Autre point énigmatique, pourquoi n’ont-ils pas arrêté Erdogan et son équipe plutôt qu’aller occuper la radio et la télévision à l’ère du numérique où les informations circulent librement et par bien d’autres voies? Erdogan lui-même a contourné sa propre censure d’internet au moyen d’un proxy pour accéder à CNN qu’il a parfaitement su utiliser en sa faveur en appelant le peuple à résister.
Doit-on penser, comme certains l’affirment, qu’ils avaient l’intention de renverser le pouvoir mais pas les moyens? Faut-il envisager que l’échec du putsch provient en partie du fait que les conjurés n’étaient pas prêts à aller jusqu’au bout de leur logique? Enfin, doit-on considérer qu’il s’agit plutôt du putsch du pouvoir central contre certains représentants d’institutions dont le poids dans la vie politique et sociale est très important mais qui étaient déterminés à conserver leur autonomie par rapport au régime?
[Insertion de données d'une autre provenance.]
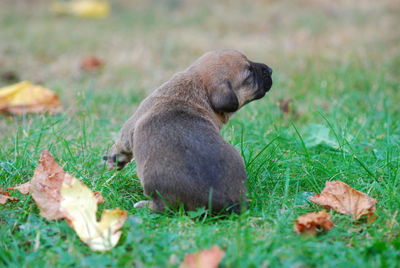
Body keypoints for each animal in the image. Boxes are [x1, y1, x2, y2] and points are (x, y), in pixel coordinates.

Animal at [103, 49, 274, 214]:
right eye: (250, 73)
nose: (271, 69)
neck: (197, 85)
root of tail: (228, 203)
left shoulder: (130, 128)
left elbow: (121, 144)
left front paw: (114, 160)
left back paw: (142, 206)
Quant au peuple turc, il est comme tous les peuples du tiers-monde : dépouillé, exploité, bafoué et, paradoxalement, utilisé et manipulé. La victoire, lui répète-t-on sans cesse, est bien la sienne, amplifiant ainsi la portée de l’événement : il a découragé les traîtres, défendu la nation et ne cesse de proclamer, par les rassemblements incessants, tout l’attachement qu’il voue à son dirigeant.
Dans tous les cas, une telle tentative tombe à point nommé pour permettre cette fois à Erdogan le Conquérant de ratisser plus large, réprimer les opposants, laminer l’opposition et asseoir peut-être pour longtemps son règne tyrannique.
Contrairement à ce que prétendent les maîtres du pays et leurs soutiens, ce n’est pas la démocratie qui a vaincu cette fois la dictature. Les dizaines de milliers de personnes concernées par les purges sont là (mais pour combien de temps encore ?) pour nous le confirmer.